Duplicate the passage of the marketing text between "Moving from Operator" and "as a whole.", inclusive.

=== Page excerpt ===
^^^^^^^^
Moving from Operator → Inventor
To sum up, the next generation of marketing leaders in AI / deep tech won’t be those who can flawlessly run demand-gen, SEO, ABM in template forms. They’ll be inventors:
- Diagnose first: understand what is actually working, again and again, even if quietly.
- Invent around those signals. Take the best available insights and build new playbooks.
- Iterate quickly. Measure both quantitative and qualitative signals.
- Build influence & trust as central parts of GTM (go-to-market), not as “nice extras.”
Interestingly, this is what many growth teams have done historically (hacking, experimentation) — but now that narrative / influence / credibility channels are so potent in AI, growth mindset needs to lead marketing as a whole.
In today’s fragmented buyer landscape, where decisions are increasingly shaped by peer influence rather than predictable funnels, “template marketing” no longer works. The founders and CMOs who succeed are those who embrace uncertainty, lean into networks of influence, make the founder’s story visible, and approach growth as a series of disciplined experiments. We’re in the midst of an arms race for attention and trust—early movers who build influence, author the narrative, and intentionally map the ecosystems around them will capture outsized returns.
^^^^^^^^
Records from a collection
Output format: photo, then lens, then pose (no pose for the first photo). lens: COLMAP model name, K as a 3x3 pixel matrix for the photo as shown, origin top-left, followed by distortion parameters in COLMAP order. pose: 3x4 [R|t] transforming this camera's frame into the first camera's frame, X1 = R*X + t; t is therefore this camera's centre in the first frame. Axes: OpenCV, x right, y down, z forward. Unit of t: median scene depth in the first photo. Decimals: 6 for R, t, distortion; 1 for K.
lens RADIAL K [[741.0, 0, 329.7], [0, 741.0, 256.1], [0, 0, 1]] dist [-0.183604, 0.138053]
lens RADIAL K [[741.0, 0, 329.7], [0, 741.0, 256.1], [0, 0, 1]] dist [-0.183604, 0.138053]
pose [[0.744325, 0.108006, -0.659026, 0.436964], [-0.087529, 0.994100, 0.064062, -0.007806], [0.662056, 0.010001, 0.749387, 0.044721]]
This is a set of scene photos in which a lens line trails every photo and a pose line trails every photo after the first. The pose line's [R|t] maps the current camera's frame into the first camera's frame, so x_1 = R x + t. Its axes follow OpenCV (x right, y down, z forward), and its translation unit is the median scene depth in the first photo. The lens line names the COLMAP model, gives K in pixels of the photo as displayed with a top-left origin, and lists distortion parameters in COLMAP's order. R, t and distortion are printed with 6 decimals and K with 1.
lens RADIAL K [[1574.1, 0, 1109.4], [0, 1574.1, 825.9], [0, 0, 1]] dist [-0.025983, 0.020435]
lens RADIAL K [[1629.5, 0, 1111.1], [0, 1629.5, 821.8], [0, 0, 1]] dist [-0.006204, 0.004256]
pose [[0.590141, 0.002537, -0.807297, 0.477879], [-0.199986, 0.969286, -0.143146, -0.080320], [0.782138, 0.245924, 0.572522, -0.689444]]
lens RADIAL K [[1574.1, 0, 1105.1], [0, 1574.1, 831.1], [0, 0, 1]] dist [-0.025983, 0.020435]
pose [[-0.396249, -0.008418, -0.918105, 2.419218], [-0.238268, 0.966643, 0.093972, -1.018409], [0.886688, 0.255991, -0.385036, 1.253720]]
^^^^^^^^
=== The answer ===
Moving from Operator → Inventor
To sum up, the next generation of marketing leaders in AI / deep tech won’t be those who can flawlessly run demand-gen, SEO, ABM in template forms. They’ll be inventors:
- Diagnose first: understand what is actually working, again and again, even if quietly.
- Invent around those signals. Take the best available insights and build new playbooks.
- Iterate quickly. Measure both quantitative and qualitative signals.
- Build influence & trust as central parts of GTM (go-to-market), not as “nice extras.”
Interestingly, this is what many growth teams have done historically (hacking, experimentation) — but now that narrative / influence / credibility channels are so potent in AI, growth mindset needs to lead marketing as a whole.